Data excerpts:
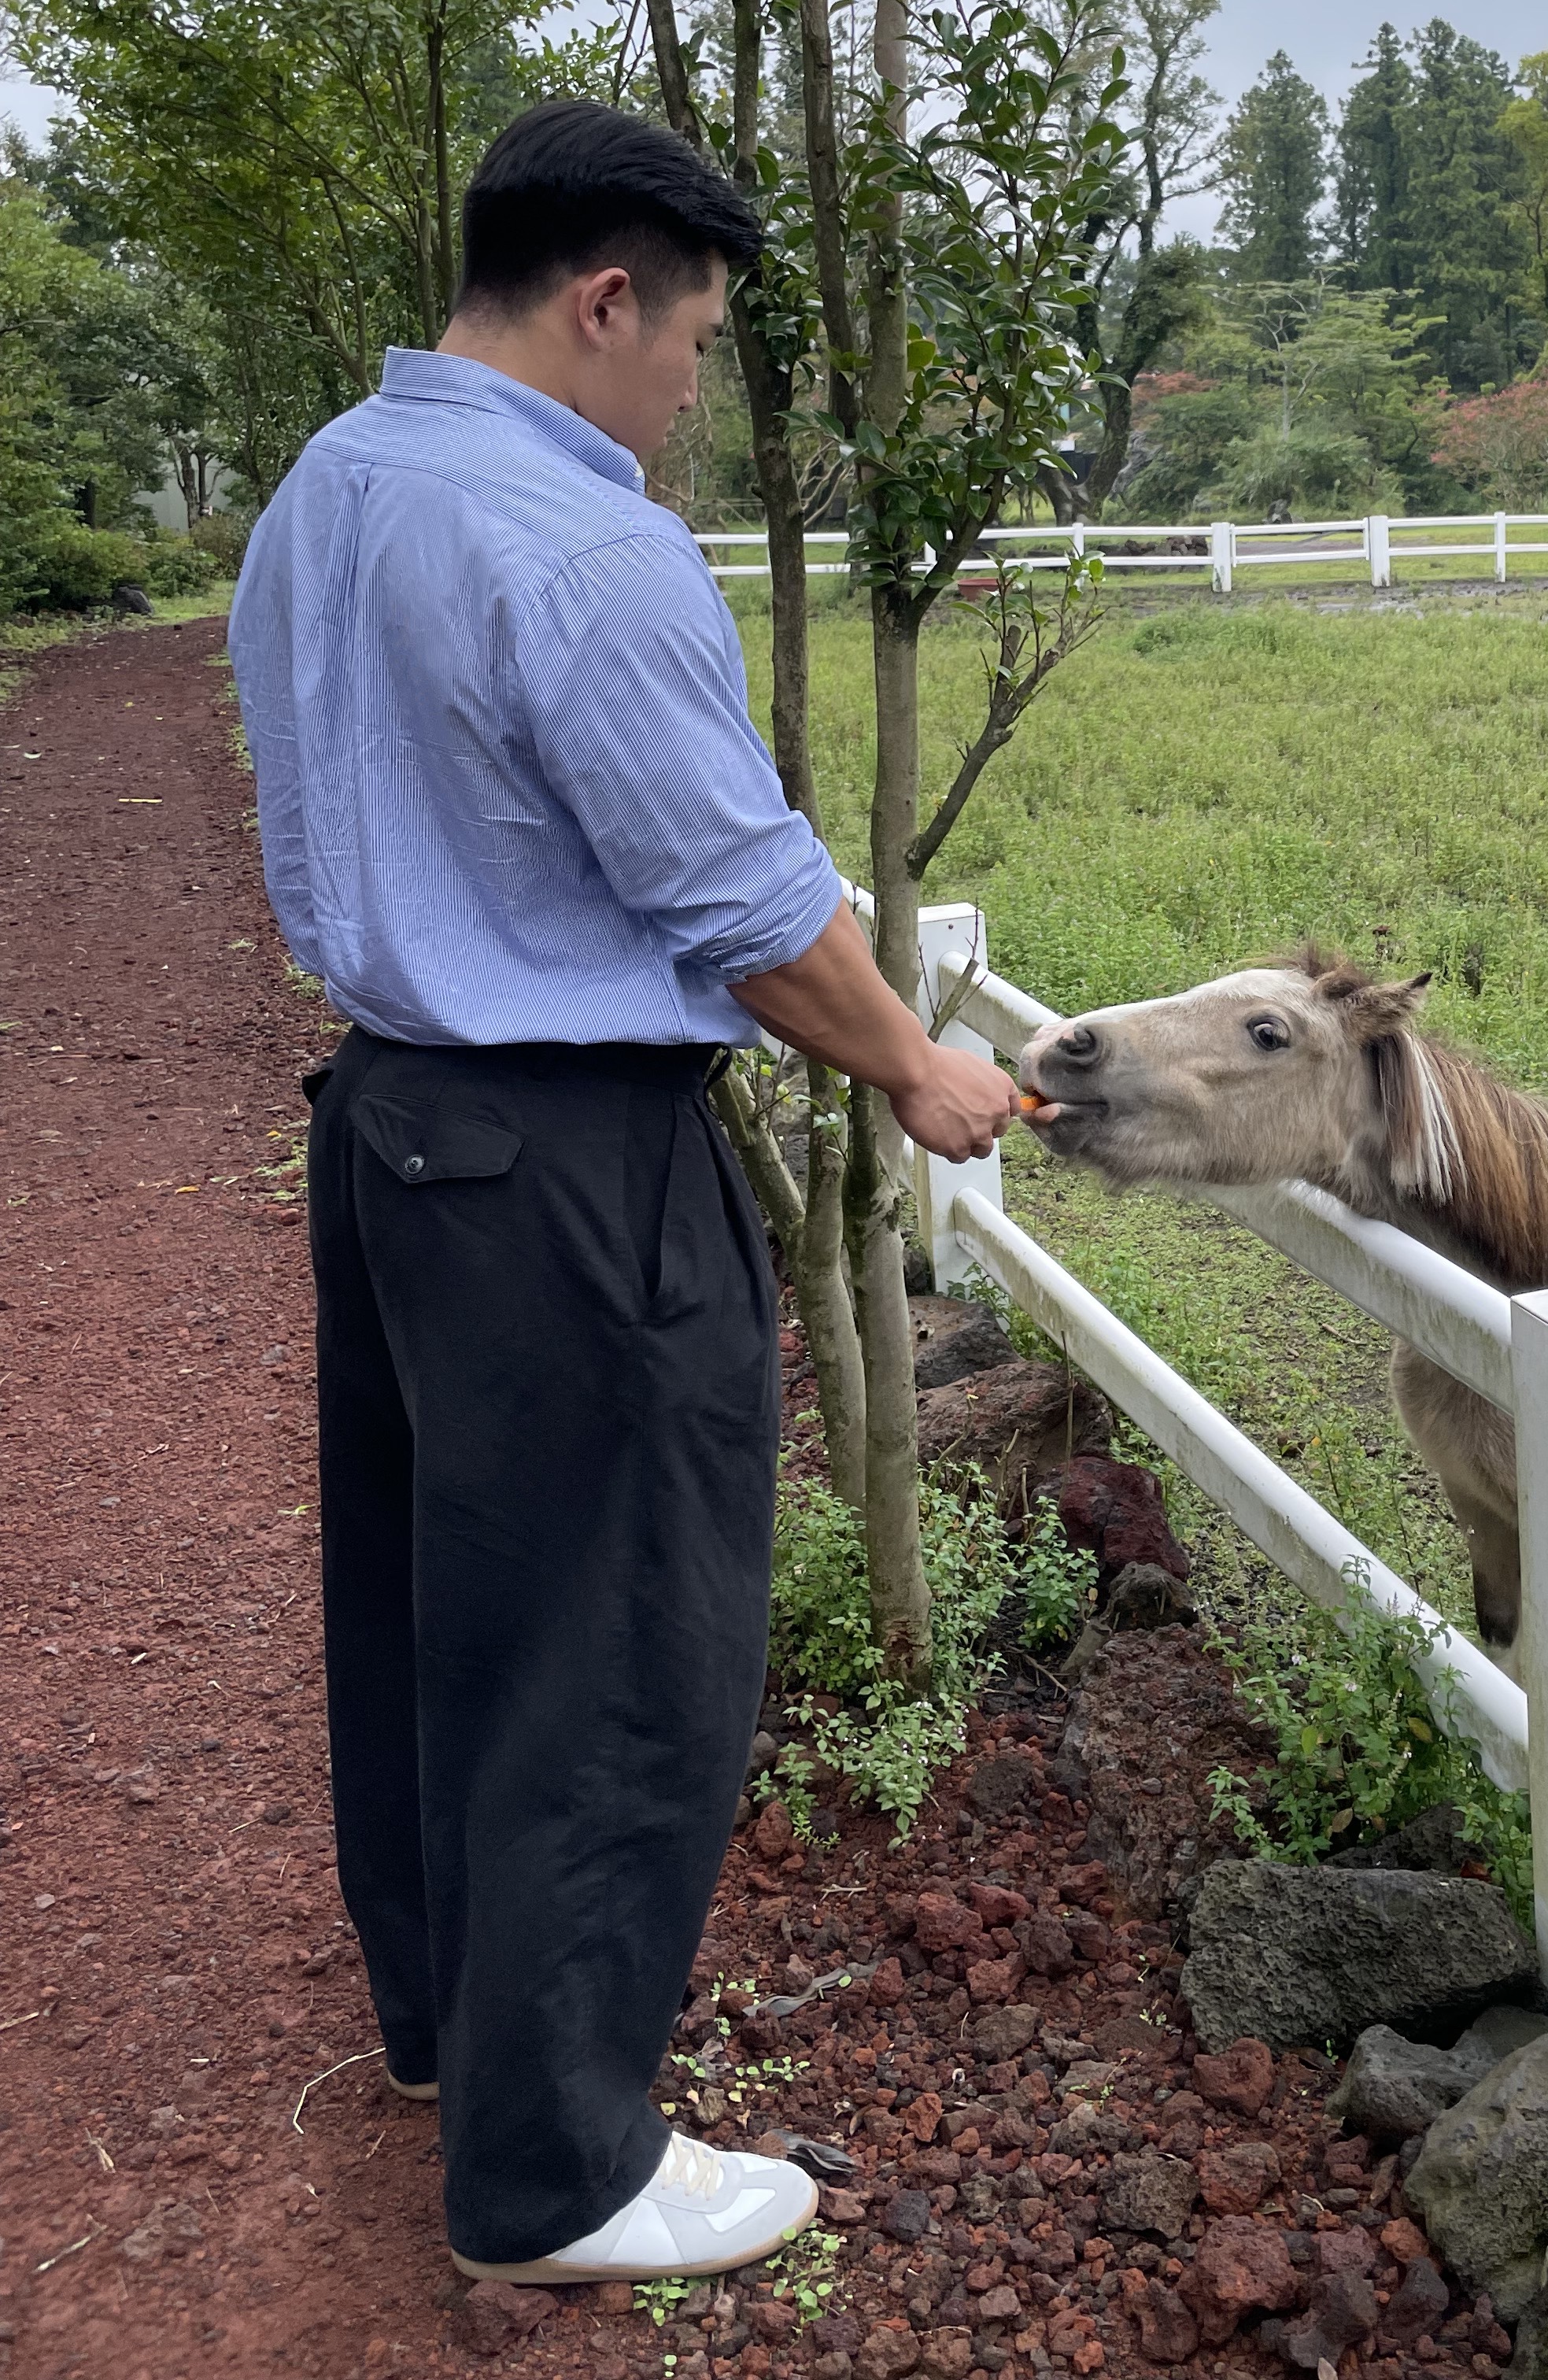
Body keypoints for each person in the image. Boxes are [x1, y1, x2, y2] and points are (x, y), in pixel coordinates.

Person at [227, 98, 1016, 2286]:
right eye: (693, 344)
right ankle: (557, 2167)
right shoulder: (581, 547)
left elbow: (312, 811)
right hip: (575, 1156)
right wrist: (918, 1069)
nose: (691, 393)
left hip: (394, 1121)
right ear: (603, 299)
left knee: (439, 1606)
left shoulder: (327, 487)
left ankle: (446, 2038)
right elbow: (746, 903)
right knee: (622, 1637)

Assignment: Transcribe the records verbatim and omit the images.

Task result:
Body keypoints for each person in the image. Boxes are [x1, y1, x2, y2] and points are (x, y), in pixel coordinates.

Person at [227, 98, 1016, 2286]:
right eye: (693, 344)
right ankle: (557, 2167)
right shoulder: (581, 547)
left elbow: (312, 811)
right hip: (575, 1156)
right wrist: (918, 1069)
nose: (691, 393)
left hip: (394, 1121)
right ear: (603, 299)
left knee: (439, 1606)
left shoulder: (327, 487)
left ankle: (446, 2038)
right elbow: (746, 903)
right knee: (622, 1637)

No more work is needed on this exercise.